A tangle of possible resale restrictions—life at the discretion of fickle boards—disappeared, as a unit became nearly as disposable as any other unit of property. As Lasner acutely suggests, simple deeds finally offered a concord between co-operatively owned housing and widespread ideals of ownership. Not all was perfect, however. Eviction and the collection of maintenance fees grew actively more difficult to effect, requiring additional tweaking, but a broadly-popular frame for cooperative living had finally been achieved.
(c/o Robert M. Swedroe)
The condominium model grew wildly popular, with privately constructed co-op buildings coming to rapidly dwarf the federally supported. Soon, as “one regional business magazine” commented, “like Spiro Agnew, condominium has become a household word.” Unlike the former vice president, they’ve remained popular, cropping up in a dizzying variety of locations and physical forms, some of which, as we’ve seen, comport entirely with the idea of the “suburban century” and others of which complicate this idea.

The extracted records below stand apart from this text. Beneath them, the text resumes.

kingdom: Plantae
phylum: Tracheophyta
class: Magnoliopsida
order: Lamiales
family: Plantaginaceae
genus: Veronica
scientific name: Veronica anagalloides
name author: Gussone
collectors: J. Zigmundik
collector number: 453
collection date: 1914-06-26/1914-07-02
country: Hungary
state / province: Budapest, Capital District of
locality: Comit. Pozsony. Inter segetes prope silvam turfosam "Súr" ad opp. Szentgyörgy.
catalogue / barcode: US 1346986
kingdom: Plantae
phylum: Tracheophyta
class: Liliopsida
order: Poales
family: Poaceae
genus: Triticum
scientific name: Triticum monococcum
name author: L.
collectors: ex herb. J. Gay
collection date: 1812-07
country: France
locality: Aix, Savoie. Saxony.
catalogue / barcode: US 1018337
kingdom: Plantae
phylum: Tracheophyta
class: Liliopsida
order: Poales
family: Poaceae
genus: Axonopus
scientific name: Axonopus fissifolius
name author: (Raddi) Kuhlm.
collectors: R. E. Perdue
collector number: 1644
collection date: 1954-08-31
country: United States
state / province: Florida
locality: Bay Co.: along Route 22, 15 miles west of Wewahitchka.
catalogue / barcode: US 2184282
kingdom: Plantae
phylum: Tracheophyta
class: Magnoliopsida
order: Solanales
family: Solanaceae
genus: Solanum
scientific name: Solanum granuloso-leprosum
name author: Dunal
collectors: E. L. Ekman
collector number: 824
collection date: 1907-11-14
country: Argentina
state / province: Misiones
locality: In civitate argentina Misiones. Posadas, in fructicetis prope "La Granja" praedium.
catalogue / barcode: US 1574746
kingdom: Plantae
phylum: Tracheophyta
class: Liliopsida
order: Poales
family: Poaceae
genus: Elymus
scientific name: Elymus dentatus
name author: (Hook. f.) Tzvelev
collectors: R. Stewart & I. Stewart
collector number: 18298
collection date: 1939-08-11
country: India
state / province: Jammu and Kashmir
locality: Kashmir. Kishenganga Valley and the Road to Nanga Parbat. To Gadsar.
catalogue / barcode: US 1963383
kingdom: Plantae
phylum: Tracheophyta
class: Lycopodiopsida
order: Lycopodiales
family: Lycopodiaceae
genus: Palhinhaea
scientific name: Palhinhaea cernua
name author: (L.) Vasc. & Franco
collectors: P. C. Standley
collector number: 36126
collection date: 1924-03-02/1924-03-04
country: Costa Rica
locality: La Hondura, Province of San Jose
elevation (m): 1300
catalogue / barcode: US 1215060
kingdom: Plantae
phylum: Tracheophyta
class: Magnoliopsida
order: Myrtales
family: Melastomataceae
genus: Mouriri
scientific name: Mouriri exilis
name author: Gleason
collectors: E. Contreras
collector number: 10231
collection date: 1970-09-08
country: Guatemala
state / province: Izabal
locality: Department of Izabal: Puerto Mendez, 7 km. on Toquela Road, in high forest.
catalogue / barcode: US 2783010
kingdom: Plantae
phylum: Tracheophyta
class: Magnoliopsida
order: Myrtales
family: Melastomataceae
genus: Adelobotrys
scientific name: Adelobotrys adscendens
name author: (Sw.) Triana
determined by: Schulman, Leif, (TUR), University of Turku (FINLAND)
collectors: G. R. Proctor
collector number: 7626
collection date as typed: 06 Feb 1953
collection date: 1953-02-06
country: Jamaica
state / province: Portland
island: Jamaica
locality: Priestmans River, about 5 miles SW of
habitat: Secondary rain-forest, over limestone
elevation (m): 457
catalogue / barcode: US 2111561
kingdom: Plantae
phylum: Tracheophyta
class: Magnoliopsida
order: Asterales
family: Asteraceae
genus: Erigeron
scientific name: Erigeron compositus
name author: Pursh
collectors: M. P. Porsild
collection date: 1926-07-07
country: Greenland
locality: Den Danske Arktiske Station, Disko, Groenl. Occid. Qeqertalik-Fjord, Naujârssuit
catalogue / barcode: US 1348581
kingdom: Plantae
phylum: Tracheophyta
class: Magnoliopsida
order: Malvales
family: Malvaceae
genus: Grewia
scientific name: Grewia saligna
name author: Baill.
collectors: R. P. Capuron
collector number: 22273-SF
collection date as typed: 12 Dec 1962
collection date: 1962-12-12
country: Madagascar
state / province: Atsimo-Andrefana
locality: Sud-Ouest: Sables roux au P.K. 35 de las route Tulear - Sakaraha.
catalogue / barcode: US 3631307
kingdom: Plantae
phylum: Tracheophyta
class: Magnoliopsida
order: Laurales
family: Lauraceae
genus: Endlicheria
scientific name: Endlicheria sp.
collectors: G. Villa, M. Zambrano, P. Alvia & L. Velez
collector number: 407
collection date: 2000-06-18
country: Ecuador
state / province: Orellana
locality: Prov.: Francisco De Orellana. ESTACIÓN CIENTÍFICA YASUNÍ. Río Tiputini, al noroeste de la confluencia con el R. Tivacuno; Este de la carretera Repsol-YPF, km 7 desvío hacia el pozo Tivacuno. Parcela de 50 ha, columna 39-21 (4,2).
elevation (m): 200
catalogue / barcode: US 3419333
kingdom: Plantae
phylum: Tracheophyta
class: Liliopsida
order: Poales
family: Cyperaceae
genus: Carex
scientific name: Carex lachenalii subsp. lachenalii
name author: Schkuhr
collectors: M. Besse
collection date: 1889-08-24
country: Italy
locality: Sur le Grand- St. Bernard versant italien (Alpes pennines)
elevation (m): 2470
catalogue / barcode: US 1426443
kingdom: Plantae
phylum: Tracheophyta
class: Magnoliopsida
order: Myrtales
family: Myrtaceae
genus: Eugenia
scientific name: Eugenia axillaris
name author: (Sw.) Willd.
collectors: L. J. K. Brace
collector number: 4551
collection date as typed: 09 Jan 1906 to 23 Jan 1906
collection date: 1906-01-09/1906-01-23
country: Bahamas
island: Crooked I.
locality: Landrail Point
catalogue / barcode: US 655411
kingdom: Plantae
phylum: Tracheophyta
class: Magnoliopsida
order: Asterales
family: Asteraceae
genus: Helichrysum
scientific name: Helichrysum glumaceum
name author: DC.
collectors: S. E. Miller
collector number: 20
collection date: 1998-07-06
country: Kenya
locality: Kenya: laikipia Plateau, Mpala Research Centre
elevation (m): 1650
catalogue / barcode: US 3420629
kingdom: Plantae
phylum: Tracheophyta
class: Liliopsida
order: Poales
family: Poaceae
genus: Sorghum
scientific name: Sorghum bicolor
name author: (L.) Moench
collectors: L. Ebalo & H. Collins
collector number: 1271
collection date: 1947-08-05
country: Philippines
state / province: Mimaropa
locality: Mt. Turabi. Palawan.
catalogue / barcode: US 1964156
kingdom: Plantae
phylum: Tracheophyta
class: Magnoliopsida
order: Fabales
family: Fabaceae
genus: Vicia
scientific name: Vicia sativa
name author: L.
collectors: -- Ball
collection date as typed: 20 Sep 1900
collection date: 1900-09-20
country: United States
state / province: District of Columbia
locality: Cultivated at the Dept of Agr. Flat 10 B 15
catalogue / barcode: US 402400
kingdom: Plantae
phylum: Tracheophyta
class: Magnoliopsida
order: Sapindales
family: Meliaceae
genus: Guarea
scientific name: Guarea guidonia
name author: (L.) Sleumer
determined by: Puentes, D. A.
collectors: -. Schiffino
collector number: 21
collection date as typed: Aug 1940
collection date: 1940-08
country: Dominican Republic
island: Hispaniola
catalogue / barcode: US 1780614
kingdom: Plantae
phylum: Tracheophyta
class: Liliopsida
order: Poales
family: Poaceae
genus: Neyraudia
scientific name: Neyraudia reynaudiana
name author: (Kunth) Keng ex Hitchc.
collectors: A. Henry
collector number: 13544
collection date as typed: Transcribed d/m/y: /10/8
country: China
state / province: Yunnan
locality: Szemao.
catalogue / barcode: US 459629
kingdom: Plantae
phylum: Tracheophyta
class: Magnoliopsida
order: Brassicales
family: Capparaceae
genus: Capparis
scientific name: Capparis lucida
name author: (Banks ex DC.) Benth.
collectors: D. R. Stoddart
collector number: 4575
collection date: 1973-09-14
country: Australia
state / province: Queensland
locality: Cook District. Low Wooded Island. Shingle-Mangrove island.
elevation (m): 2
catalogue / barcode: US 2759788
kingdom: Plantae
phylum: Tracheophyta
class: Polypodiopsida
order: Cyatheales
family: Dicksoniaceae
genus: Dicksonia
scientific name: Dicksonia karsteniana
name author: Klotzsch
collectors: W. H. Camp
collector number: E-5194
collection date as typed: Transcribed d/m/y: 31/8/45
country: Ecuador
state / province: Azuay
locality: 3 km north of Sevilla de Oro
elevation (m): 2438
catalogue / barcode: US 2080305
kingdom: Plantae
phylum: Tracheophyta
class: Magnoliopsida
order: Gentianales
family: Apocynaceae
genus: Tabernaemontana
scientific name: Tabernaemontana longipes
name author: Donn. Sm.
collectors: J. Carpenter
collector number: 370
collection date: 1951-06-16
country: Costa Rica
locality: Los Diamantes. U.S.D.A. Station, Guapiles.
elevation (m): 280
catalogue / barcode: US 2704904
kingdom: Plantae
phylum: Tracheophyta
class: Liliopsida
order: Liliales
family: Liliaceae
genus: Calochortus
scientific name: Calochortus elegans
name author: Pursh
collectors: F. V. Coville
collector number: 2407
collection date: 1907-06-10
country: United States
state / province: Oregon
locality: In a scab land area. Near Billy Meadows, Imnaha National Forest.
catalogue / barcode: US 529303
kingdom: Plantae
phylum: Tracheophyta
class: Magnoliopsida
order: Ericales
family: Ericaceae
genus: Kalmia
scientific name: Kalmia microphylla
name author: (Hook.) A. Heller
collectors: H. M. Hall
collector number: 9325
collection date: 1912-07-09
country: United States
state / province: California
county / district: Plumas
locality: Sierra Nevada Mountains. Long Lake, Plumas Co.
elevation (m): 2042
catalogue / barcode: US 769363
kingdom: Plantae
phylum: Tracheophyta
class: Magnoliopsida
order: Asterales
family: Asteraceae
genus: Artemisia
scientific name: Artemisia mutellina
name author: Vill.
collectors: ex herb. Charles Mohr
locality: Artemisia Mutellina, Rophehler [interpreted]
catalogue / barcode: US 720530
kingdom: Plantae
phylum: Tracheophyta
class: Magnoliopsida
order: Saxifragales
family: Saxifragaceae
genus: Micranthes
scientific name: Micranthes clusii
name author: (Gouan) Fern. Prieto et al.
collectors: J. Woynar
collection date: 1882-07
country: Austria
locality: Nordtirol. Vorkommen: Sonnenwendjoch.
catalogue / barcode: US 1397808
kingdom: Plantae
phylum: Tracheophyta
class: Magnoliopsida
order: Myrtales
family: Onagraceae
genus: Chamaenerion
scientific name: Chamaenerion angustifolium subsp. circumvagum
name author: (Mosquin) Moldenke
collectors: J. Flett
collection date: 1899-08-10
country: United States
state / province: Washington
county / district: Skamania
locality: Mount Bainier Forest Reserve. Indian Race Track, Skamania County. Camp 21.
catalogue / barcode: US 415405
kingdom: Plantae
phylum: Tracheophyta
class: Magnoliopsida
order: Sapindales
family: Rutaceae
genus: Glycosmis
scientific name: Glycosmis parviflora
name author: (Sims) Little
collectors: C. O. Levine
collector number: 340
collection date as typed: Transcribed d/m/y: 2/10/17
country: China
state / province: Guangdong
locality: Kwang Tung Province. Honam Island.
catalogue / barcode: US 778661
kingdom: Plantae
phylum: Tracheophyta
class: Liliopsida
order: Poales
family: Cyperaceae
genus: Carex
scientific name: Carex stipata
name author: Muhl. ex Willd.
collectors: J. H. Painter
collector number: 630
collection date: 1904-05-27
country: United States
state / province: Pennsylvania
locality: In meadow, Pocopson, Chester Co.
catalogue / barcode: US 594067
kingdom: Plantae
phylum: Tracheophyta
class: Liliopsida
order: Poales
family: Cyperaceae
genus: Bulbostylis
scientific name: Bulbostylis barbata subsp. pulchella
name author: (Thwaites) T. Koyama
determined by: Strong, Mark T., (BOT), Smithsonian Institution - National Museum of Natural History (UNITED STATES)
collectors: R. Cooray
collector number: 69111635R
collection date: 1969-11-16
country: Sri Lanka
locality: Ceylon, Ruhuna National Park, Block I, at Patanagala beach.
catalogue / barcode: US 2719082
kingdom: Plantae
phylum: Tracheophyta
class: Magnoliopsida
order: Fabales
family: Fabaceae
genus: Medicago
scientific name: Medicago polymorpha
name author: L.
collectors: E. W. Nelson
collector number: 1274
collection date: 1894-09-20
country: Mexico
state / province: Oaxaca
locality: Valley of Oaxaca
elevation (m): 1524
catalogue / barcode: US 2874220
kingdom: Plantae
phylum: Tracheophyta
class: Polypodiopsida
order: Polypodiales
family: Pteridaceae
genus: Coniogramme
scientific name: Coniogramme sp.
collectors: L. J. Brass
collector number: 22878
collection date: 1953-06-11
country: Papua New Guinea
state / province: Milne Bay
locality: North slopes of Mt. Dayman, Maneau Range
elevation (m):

Today in the US about one in eight owner-occupied homes are in multifamily complexes. In larger metropolitan areas, this figure is as high as three or four out of ten. And the condominium looms even larger than that figure suggests. Lasner notes, “Without them, the growth in homeownership of the previous fifty years—since the end of the Post World War II suburban boom—all but disappeared. The share of households in owner-occupied, single-family houses in 2007 was precisely the same as it had been in 1960 (forty-nine percent) despite the fact that rates of homeownership had risen from sixty-two to sixty-eight percent.” Not bad, for a Puerto Rican import.
Anthony Paletta is a writer living in Brooklyn. He has written for The Wall Street Journal, The Awl, Bookforum, City Journal, and The Millions on urban policy, cinema, historic preservation, and literature, and Metropolis on Long Island Modernism, Boston city planning, the preservation of Brutalism, and a variety of other topics.